When young children can lead us

 Followers of the one true God are told repeatedly in the Bible to worship him in the sanctuary. In the Old Testament, that was a physical place where the priests served and the people of God came to offer sacrifices and worship. After the cross, where Jesus made the perfect sacrifice, necessary and efficient for the forgiveness of all who come to him by faith, the sanctuary became the human heart. Paul asked the church at Corinth, “Or do you not know that your body is the temple (sanctuary) of the Holy Spirit who is in you?” That means that worship is no longer a weekly event or a service or an isolated act. Worship is a way of life. In fact, for the believer, to live is to worship God. Paul said, “To live is Christ and to die is gain” (more Christ).

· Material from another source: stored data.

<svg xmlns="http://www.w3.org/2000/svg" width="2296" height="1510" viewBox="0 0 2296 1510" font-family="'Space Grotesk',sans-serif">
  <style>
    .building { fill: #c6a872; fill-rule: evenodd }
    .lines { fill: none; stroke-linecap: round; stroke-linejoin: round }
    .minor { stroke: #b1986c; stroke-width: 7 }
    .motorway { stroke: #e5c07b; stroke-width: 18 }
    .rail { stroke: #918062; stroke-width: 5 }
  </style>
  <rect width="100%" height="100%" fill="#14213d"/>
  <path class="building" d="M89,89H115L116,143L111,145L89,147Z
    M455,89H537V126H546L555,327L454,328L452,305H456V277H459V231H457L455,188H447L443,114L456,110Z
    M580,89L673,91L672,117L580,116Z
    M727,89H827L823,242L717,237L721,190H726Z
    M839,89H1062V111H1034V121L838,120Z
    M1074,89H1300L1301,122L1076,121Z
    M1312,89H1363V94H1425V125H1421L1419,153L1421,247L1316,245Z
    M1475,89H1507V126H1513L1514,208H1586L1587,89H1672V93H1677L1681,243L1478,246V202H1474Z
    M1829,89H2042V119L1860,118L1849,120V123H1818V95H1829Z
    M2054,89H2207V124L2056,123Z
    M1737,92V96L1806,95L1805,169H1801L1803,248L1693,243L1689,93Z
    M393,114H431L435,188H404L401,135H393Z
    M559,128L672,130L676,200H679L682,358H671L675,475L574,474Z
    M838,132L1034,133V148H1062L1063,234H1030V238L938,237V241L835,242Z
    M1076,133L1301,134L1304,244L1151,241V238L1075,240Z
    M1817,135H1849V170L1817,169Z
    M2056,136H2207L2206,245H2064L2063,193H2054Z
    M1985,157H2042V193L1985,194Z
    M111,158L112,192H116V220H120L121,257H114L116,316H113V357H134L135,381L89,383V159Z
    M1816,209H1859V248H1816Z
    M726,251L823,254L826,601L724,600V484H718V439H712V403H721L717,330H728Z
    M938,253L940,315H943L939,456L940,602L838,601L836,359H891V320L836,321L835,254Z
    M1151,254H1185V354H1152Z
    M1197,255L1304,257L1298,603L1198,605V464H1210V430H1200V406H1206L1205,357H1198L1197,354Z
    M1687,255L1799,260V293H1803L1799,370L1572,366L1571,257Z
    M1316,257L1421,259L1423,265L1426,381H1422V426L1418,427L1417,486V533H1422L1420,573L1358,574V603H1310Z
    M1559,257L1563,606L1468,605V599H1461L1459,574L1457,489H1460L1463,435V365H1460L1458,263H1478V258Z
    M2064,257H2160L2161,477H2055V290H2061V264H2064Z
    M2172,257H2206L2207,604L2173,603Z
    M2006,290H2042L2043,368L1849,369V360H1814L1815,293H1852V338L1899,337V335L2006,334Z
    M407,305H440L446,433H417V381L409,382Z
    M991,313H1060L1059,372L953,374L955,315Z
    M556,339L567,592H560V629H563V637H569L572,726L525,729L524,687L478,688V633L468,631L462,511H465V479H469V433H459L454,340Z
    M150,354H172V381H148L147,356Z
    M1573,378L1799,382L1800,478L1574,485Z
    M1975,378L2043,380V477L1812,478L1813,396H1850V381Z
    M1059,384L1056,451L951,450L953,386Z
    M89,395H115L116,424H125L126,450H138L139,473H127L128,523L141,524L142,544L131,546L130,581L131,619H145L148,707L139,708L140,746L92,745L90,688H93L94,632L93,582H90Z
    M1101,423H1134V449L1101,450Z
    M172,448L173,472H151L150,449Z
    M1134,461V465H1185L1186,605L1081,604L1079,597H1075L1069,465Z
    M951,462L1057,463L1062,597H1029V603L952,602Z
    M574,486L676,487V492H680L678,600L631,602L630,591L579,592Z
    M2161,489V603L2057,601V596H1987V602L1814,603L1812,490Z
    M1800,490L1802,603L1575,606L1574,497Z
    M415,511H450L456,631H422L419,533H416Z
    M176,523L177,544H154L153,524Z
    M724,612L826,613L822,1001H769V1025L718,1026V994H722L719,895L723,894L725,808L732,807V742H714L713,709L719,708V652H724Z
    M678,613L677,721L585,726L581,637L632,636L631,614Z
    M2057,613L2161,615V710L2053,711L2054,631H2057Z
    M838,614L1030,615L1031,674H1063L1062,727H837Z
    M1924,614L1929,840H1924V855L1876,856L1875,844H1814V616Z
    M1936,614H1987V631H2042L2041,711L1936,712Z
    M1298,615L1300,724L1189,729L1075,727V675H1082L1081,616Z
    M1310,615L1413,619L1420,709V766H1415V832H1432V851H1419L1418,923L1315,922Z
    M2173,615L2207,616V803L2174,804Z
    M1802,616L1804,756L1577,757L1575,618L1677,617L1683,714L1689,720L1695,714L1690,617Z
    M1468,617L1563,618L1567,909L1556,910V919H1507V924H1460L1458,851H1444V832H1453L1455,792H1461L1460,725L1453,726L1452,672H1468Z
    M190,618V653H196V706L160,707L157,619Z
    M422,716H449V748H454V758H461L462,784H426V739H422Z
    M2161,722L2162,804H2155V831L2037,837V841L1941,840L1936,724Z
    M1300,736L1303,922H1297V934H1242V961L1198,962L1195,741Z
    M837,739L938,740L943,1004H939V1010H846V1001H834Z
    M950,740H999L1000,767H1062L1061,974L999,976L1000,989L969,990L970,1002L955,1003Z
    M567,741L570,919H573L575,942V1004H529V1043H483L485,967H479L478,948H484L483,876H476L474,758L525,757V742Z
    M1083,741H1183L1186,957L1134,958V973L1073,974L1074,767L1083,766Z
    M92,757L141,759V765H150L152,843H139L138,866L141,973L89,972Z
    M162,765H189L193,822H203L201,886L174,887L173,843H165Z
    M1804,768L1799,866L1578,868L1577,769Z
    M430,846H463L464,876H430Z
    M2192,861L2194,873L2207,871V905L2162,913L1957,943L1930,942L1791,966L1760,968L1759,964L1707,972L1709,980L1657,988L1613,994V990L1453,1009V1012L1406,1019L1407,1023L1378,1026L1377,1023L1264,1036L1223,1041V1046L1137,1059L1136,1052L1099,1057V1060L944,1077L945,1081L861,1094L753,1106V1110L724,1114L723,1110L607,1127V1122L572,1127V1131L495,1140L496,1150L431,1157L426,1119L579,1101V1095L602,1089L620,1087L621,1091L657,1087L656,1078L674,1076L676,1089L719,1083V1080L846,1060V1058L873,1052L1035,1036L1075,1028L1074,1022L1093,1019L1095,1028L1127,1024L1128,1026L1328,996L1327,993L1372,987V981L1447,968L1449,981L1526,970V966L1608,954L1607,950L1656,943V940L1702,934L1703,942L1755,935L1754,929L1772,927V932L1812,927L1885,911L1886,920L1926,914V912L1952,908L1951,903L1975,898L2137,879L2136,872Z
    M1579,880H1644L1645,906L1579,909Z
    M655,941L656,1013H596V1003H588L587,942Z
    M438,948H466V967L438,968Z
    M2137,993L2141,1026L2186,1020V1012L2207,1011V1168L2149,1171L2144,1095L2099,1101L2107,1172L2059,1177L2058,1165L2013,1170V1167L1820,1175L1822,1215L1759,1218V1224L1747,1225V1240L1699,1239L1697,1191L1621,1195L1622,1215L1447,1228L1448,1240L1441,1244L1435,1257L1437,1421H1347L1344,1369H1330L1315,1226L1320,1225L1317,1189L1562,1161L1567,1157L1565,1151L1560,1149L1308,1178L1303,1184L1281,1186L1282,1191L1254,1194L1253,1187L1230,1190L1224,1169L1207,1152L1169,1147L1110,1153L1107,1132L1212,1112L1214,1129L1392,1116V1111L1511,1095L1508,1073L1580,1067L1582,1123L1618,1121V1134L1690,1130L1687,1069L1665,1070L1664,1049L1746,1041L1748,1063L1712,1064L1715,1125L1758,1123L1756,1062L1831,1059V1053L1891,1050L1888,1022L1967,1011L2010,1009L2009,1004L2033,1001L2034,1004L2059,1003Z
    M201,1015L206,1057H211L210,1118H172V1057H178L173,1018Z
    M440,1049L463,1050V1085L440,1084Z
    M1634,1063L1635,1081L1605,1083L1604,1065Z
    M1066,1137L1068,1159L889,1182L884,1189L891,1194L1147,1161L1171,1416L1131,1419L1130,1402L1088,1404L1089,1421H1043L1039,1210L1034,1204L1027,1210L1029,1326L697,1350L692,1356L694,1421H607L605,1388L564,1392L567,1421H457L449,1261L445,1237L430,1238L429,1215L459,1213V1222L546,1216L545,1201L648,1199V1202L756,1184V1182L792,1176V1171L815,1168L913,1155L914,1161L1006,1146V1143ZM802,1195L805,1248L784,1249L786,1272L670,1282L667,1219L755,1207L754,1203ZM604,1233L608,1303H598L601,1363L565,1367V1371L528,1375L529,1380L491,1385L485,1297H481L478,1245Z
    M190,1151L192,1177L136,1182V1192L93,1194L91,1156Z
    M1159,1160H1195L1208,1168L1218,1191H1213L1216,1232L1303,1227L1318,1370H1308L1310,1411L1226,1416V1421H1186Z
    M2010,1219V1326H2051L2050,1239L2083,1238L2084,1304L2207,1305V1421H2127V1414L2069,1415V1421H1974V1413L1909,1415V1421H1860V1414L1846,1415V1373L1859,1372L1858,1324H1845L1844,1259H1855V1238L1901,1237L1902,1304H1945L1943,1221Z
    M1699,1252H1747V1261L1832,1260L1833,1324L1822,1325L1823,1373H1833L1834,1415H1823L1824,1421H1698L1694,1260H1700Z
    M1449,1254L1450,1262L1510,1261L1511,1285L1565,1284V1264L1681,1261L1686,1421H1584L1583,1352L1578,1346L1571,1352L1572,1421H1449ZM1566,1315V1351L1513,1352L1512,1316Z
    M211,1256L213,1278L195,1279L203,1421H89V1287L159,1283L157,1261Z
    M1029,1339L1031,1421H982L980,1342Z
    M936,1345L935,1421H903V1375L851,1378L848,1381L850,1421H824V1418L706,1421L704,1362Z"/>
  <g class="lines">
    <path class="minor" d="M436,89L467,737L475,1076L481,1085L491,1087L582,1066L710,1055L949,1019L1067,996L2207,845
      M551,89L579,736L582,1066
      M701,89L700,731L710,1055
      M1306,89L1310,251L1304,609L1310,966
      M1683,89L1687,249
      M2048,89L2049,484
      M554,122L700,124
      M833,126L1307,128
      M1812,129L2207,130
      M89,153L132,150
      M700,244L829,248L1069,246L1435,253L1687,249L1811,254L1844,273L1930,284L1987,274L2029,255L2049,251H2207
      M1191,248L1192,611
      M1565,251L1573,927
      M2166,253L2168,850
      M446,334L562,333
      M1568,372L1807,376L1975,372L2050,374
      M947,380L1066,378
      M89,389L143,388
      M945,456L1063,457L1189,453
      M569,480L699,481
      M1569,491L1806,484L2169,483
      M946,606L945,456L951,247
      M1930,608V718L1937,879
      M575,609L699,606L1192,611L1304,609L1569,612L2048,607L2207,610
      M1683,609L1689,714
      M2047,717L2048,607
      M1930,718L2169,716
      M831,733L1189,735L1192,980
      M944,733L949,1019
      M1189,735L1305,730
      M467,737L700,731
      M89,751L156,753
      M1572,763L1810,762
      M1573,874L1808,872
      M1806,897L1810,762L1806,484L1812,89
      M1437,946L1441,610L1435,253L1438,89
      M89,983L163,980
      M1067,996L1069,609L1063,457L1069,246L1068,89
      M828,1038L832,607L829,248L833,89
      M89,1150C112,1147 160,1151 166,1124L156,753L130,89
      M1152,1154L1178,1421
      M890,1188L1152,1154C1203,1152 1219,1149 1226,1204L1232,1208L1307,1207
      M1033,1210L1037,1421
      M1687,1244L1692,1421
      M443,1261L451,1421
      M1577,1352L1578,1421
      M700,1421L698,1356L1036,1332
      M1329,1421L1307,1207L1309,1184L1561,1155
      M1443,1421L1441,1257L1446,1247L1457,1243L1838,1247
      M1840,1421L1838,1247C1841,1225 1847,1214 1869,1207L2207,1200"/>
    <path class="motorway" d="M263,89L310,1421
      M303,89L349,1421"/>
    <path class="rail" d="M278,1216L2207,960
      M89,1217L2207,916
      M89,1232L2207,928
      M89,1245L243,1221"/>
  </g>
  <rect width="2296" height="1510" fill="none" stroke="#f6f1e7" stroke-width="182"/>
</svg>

That means that we worship God everywhere, including when we gather as believers in the church building. Sunday morning should be the culmination of a week of worship. The explosive joy of the Sunday morning worship experience will reflect the daily celebration of the people of God that cannot be contained in quiet contemplation when they gather in the same room, often called “the sanctuary.” Boring? Only if the leaders are dulled in their own walk with Christ or if the people are there for ritual rather than relationship. Dry? Only if the preacher’s soul and Bible are dusty. Or if the hearts of the people are cracked, unable to hold the pure water of God’s Word because they have lived that week consumed with self, pursuing their own pleasures, ignoring the daily promptings of the God who loves them and bought them with a price. As I am writing this column, an old friend stopped by my table at Starbucks to talk about something the Lord has been teaching him about worship. “My wife has read a book recently about addictions,” he said. “And on the back cover it says, ‘addiction is a worship disorder.’” That’s it. We were created to worship God, and he alone can fill our heart and soul and satisfy us.
Even the very young, whose lives are being transformed by the grace of God, understand the wealth of worship with the followers of Jesus. I got this email from a woman in our church whose son attended a local vacation Bible school, and on the way home one night, he shared the following story:
Mom, tonight my teacher was teaching us about the tabernacle and the high priest, and was talking about the sanctuary of the church and the pastor kind of being the same idea. Well, some of the kids in my class popped up saying things like, ‘I don’t like the sanctuary!’ ‘Yeah, me neither, I don’t like big church; it’s so boring in the sanctuary!’ My teacher said, ‘Well, that’s why you have kids’ church, but when you’re an adult you’ll like big church.’ So I raised my hand, and when the teacher called on me I said, ‘My friend Noah here (I pointed to Noah and he smiled and waved) heard our pastor, Pastor Mark, say a few weeks ago that it was ungodly to not read your Bible, and he’s been reading it every day since! And then his dad, Mr. Jeremy, shared that in church this week, and I heard that, and I’ve been reading my Bible every day since. So kids can learn things from the pastor in church, too.” Young children can lead us, especially when they see worship through God’s eyes.